Ninth-year running back Ameer Abdullah is a stalwart for the Raiders on third down and special teams. He doubles as a locker-room leader.
The 30-year-old former Nebraska standout spoke with the Review-Journal about his career and interests outside of football:
RJ: Youngest of nine, right? What was that dynamic like for you growing up?
Abdullah: I never won a fight. I’ve never been right. Never had anything new. Everything’s always been hand-me-downs. It’s probably the best place being in the family, rounding up the group. You’ve got a lot of people who’ve experienced a lot of life to teach you a lot things. Especially having six sisters. It was really special because women sometimes can be difficult to understand in this world. I’ve had great examples with my sisters who helped me understand what it means to take care of a woman and also be there for them. It was really special and good for me.
RJ: Growing up in SEC country in Alabama, how did that form your passion for football?
Abdullah: It ain’t much else besides football for the most part. That’s what we know. That’s what we do. I take pride in Alabama putting out some of the most NFL players. It’s one of the smallest states population-wise, so I take great pride in that. Being in a state where college football is glorified, it kept me step-by-step micro-focused on what was most important. Not having a pro team around and not having some of those major markets around kept me focused on the next step all the time.
RJ: But Alabama, Auburn and some of those programs, they didn’t want you to play running back, did they?
Abdullah: None of those schools actually ever officially offered me. I was definitely overlooked. I was kind of a diamond in the rough. Coach Bo Pelini came and found me from the University of Nebraska and he loved my game. Every SEC school overlooked me. They had a lot of interest. They would come to games. I would score four touchdowns but it wasn’t enough. A lot of it came down to what they thought I would be limited to being in my size. As you can see, a lot of that stuff didn’t really matter.
RJ: You enrolled at Nebraska as it was transitioning into the Big Ten from the Big 12. What was that like?
Abdullah: It was different. I had never really seen real snow. I was really homesick my first two years, but going to a program that was set on running the football really taught me a lot more about offensive structure because blocking schemes are the skeleton of an offense. … That probably was the best thing for me and then going to a school where they had established backs there already I had to learn behind — like Rex Burkhead — really helped me mature as a young player.
RJ: You were draft eligible after a strong junior season but came back to get your degree. Why was that important for you?
Abdullah: I didn’t want to keep that door open and circle back to it later. Because you may not be that same energetic person at the time. I may not meet school the same way when I was young and ambitious to learn. When you get older, you get a little bit more entitled sometimes because you feel like you know everything. I wanted to make sure I finished what I started in the moment that I started it.
RJ: Since we’re speaking about the Big Ten, thoughts on the conference?
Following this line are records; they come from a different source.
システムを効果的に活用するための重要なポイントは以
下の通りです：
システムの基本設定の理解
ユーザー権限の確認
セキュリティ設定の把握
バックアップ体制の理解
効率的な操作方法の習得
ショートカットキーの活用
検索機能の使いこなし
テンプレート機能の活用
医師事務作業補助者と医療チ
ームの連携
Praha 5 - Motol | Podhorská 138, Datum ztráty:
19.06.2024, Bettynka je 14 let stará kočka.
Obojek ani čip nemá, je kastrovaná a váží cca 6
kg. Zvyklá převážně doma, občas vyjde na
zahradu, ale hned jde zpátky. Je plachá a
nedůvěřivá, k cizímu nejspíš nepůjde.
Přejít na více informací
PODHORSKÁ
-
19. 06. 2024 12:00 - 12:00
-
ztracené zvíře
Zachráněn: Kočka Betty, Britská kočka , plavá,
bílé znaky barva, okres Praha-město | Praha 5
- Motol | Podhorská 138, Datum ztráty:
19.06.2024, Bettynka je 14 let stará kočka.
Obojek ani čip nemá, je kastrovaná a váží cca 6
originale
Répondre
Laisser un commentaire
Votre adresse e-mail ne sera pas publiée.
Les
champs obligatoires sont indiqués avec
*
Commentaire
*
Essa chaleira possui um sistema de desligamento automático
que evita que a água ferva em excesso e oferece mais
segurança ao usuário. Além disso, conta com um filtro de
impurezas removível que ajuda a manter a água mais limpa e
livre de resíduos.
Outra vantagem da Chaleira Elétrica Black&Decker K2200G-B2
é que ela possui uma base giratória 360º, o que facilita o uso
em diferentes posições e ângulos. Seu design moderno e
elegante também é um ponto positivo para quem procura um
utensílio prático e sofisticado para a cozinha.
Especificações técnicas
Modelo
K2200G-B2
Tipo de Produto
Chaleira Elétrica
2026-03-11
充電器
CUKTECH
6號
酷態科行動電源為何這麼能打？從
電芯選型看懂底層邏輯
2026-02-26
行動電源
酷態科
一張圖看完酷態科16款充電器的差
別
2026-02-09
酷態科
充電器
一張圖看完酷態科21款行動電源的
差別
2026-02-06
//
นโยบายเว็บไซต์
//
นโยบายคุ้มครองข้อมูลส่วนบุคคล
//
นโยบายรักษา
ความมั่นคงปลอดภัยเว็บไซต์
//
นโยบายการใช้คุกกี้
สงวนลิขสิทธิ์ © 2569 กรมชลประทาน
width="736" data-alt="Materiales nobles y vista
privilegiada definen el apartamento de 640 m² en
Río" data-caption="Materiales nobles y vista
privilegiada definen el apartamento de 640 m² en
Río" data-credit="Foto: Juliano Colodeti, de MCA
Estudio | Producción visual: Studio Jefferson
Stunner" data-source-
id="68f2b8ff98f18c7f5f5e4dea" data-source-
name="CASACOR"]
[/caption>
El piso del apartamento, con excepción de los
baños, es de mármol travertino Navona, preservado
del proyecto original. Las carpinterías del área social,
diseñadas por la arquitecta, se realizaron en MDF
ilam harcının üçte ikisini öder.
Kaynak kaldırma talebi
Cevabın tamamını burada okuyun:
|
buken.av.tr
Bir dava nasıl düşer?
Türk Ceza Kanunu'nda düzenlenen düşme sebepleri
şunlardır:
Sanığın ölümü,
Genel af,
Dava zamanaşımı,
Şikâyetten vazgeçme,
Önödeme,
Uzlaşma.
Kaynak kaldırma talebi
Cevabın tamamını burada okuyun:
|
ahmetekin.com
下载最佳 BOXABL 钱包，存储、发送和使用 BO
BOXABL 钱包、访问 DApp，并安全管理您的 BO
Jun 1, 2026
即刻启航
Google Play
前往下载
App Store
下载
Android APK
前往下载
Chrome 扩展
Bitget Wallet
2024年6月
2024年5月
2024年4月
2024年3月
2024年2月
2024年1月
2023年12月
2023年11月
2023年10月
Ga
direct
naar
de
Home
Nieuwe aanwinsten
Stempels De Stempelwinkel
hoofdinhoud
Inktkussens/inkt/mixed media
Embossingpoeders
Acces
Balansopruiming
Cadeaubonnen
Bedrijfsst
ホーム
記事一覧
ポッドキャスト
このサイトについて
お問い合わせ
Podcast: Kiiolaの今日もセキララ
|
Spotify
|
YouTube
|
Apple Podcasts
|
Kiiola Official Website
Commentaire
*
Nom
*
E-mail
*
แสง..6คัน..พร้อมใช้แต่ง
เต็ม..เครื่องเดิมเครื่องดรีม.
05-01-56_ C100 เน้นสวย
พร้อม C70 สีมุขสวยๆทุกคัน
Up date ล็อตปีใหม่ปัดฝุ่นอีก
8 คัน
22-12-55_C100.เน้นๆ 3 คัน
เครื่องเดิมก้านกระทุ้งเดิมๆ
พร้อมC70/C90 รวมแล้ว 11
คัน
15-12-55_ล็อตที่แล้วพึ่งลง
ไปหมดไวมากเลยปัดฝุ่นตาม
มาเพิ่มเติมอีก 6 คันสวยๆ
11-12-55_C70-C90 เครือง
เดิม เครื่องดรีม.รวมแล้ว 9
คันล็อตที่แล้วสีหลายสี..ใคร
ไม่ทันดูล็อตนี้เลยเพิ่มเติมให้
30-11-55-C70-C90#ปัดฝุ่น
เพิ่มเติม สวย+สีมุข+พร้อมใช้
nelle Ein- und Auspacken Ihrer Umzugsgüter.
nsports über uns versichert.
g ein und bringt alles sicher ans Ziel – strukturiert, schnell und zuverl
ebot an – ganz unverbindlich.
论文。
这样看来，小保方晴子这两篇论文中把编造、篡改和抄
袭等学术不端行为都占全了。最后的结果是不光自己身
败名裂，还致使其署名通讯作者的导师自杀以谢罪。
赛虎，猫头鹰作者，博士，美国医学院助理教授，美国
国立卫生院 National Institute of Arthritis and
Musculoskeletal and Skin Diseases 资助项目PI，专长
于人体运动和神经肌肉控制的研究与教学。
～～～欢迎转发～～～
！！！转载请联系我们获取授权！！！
Abdullah: I don’t even know what it is anymore. Geographically, it makes no sense. But I think it’s good academically for one. I would love for Notre Dame to jump in there, too. But (the conference) is going to be really, really competitive coming up here soon. Nebraska just signed the No. 1 quarterback in the country, Dylan Raiola. I’ve known Dylan since he was 8 years old.
Abdullah: Yeah, his father went to Nebraska, Dominic Raiola. He was the strength coach when I was with the Detroit Lions and Dylan would be in there all the time working out after school. It’s funny, he was dedicated then to really understanding the game. He loved being around the game. To see him grow into the No. 1 quarterback in the country, it’s like “Dang, man.”
RJ: How excited were you when you saw he committed?
Abdullah: Really excited because I know what kind of momentum that can build for a program when you sign someone of that caliber. Other players want to play with them. If he has success early, that can only turn the tide for the Huskers, which I’ve been hoping for. Since I’ve left, there haven’t been many ranked seasons. We’re definitely a team that makes college football better.
RJ: You’ve studied jiu-jitsu. What was that like?
Abdullah: It’s really more so about being a warrior in a garden as opposed to a garden at war. It’s better to have skills and not need them than need the skills and not have them. Along with a lot of the self-defense training that you can learn from martial arts comes a lot of spiritual balance. A lot of patience. A lot of discipline. That’s something I really take pride in.
RJ: What do you feel like has been the key to your longevity?
Abdullah: For one, remembering that I’m playing a child’s game. Keeping it fun. What I mean by that is not making it ever too much about the work. Making it more so about the opportunity to get that I’m doing it as opposed to I have to do something. And then really just taking care of my body, taking care of my spirituality. Once you find a smooth routine, the years go by, the days go by fast. I’m in year nine now with a lot of football ahead of me.